My Library

気まぐれ読書・映画・音楽の記録。本文に関係のないコメントについてはご遠慮させていただきます。

加藤哲太郎「私は貝になりたい」

2009-02-18 | 新書・社会

昭和33年、フランキー堺の主演でテレビドラマ化され、戦争責任・犯罪とは何かを日本人に問いかけ、強い衝撃と感動を与えた『私は貝になりたい』。
普及の名作はその後、映画化、テレビ化が繰り返されている。その原作(題名・遺書)となった加藤哲太郎の巣鴨獄中手記「狂える戦犯死刑囚」や「戦争は犯罪であるか」等と共に獄中から家族に宛てた手紙22通を収めた本書は、今なお古びることのない昭和史の貴重なドキュメントであり、戦争の実態をを白日の下に曝した人間の真実の叫びである。


『けれど、こんど生まれかわるならば、私は日本人にはなりたくありません。二度と兵隊にはなりません。いや、私は人間になりたくありません。牛や馬にも生まれません、人間にいじめられますから。どうしても生まれかわらねばならないのなら、私は貝になりたいと思います。貝ならば海の深い岩にへばりついて何の心配もありませんから。何も知らないから、悲しくも嬉しくもないし、痛くも痒くもありません。頭が痛くなることもないし、兵隊にとられることもない。妻や子供を心配することもないし、どうしても生まれかわらねばならにのなら、私は貝に生まれるつもりです。「狂える戦犯死刑囚」より

 

上記の文は、加藤さんの出版物の中のフィクションです。

この文面が映画やドラマでは、主要な骨格をなしているようです。

 

手記の中で、実技演習と称し、無抵抗の捕虜の八路兵を槍で突くシーンは衝撃的であり、その中に誤って連れてこられた少年が「助けろとは言わぬ。もう一度、調べてくれ」叫んでも、目隠しされ、突き殺される一瞬の前まで「八路でない」と叫び、最後に「お母さん」と言う言葉をのこし…。

残忍にも、進んで槍を突いたAは最高学府を卒業し、その大学の助手である自然科学者なのである。

農村ののどかな風景と異様な情景がこの不気味な侵略戦争のありよう。

 

戦争は人を発狂させる。死ぬか生きるかという切羽詰まった時、あらゆる価値が転倒し、気の小さい、一応教養のある人までが大それた事をやらかすのだ。

 

「戦争は犯罪である」という言葉をくり返しても、罪なくして殺された人は生き返ってこない。

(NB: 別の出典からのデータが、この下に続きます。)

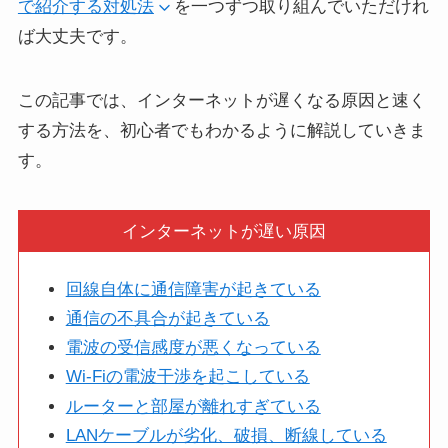
で紹介する対処法
を一つずつ取り組んでいただけれ
ば大丈夫です。
この記事では、インターネットが遅くなる原因と速く
する方法を、初心者でもわかるように解説していきま
す。
インターネットが遅い原因
回線自体に通信障害が起きている
通信の不具合が起きている
電波の受信感度が悪くなっている
Wi-Fiの電波干渉を起こしている
ルーターと部屋が離れすぎている
LANケーブルが劣化、破損、断線している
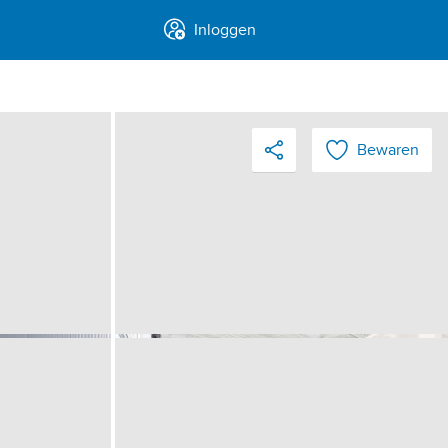
Inloggen
Bewaren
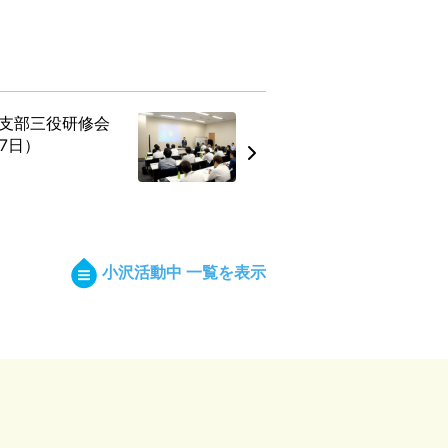
支部三役研修会
7日）
小沢活動中 一覧を表示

罪を戦争に返して、あとは知らん顔する。けれど、この知らん顔すること自体が、罪の意識あればこそではないか。冷静に考えてみて、罪を犯したと思えばこそ、知らん顔せざるをえなくなるのだ。

 

この本の半分は、B級戦犯として捕らえられていた間に家族に宛てた手紙であるので、加藤さんが実際に経験された戦争の記憶は多くは語られていません。

獄中で、改めて、戦争をどう捕らえたか、戦時中は敵国の捕虜収容所の所長としてそして、戦後はBC戦犯として、獄中でどういう待遇を受け、どのように状況であったのかが理解できる。

 

何度も映画になった原作は、当初、制作会社と加藤さんの間で、著作権紛争となりその経緯も資料として掲載されている。

今、中井正広、仲間由紀恵で、公開されているので、すこし、興味を持ち手記を読んでみました。